My conclusion is that I’ve enshrined health and happiness rightfully. So it follows that every tool which substantially aids me in the endless process of pursuing H and H is worth possessing. So now I may also conclude that a formula for happiness – and for health – is a worthy goal of paramount importance.


Having established the “goodness” or “right-headedness” of working on perfecting a happiness formula, I can continue to contemplate how to create pathways to happiness which are  more effective than the formula I have assembled over the years.


It seems safe to say that a concrete bulleted list denoting the keys to my happiness is rather limited in its effectiveness. It can point to literal gaps in my most effective self-regulation strategies (such as failure to read engaging books), but it doesn’t serve as a hypnotic induction for changing my state of consciousness. Yet, ironically, the reading of said engaging books actually does serve as said hypnotic induction


The hypnotic induction is important, but it is the new state of being which is the goal. As my own formula states, one of the keys to my happiness is “having fulfilling time spent in a wide variety of my fragments” including “vulnerable, creative, guru, student, sexual, driven, spiritual, and playful.” In other words, part of what makes me happy is the visitation to many different subjective states. Each subjective state can feel like becoming a different persona possessing different values and goals, but as different as each state may feel, they are all parts of myself, and to “feel whole” requires visiting each state. Hence why my accumulated wisdom on my own personal happiness states I should have fulfilling time in a wide variety of my subjective states over the course of any given week. 


Merely existing in one or two states over the course of five to seven days makes me quite miserable – which is why I find it anathema to commit to the intense specialization required to make a profitable career in modern times. Being a whole, happy, healthy person is directly at odds with this degree of specialization – for me, at least. Thus, I can toss the idea that I should ever attempt to contort myself into the sort of reliability which most entrepreneurs expect of themselves; an agent or marketer could do that with my work, but I can not. In order to maintain my own healthy engagement in life – a will to participate in the “great truth task” – I must allow, and strongly encourage, a cascading plethora of internal states.


Instead of berating myself for the transition from being an energetic extroverted socialite last week, to being a subdued introspecting writer this week, I can applaud myself for courageously accepting the ever-shifting landscape of what it means to support my health and happiness.
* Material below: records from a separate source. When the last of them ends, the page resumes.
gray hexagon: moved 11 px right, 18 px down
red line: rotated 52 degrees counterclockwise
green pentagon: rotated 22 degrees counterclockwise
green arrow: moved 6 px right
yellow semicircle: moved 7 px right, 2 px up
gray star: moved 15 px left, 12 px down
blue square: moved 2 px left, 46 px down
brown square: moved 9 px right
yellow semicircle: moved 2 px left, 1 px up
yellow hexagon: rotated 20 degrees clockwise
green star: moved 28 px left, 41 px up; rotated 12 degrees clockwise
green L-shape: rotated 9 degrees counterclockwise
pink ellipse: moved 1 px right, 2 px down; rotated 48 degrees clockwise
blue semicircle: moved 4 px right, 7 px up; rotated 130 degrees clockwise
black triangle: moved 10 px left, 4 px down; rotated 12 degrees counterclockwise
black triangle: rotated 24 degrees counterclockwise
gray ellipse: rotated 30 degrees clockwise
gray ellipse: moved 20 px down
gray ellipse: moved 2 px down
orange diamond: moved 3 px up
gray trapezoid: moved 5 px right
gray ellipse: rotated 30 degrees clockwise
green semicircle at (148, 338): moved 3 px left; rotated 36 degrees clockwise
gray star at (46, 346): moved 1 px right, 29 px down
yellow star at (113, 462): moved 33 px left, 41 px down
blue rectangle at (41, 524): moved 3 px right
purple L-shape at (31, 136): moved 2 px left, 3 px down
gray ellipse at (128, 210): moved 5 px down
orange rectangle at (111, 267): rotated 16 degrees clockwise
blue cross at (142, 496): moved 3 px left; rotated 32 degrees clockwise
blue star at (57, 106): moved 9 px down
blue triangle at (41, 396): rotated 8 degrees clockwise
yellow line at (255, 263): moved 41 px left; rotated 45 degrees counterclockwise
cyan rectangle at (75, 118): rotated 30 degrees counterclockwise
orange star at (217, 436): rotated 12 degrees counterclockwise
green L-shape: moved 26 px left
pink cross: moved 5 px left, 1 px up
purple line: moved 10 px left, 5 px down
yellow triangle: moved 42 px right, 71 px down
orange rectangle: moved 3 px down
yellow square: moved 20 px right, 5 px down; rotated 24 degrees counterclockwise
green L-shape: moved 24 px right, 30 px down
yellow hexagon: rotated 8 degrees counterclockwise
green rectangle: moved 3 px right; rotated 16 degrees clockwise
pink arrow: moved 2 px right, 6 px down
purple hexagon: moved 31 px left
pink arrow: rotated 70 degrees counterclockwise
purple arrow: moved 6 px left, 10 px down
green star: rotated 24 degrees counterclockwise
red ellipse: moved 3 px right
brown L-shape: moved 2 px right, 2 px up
And in this self-applause I continue to rebuild the self-trust I misplaced last year.


Further Reflections


What I wrote earlier points directly to why I value inspiration so highly. Inspiration is when we are on the path of “the great truth task.” One could say it is the penultimate indication of health because it is when we are doing what we are meant to be doing. Inspiration points the way, creating a hierarchy of priorities in any given moment with deep accuracy. This is why I feel very directed and purposeful when I am inspired – and conversely quite lost and directionless when inspiration is blocked.


Inspiration becomes blocked when one feels disempowered. One has to believe one is capable of achieving one’s desires. Furthermore, one must have a desire. This is why I reject the idea that we should ever pursue the elimination of desires. To yearn for something seems to be the pinnacle of aliveness. Since I am using health and happiness as my guiding stars – and the will to live that these entail – desire is another lauded experience. This returns me to self-trust, because we must trust that our own desire is actually valid and useful, and that our attempts to bring about what we desire will be fruitful – which is another way of saying that we must experience a degree of empowerment in order to trust ourselves.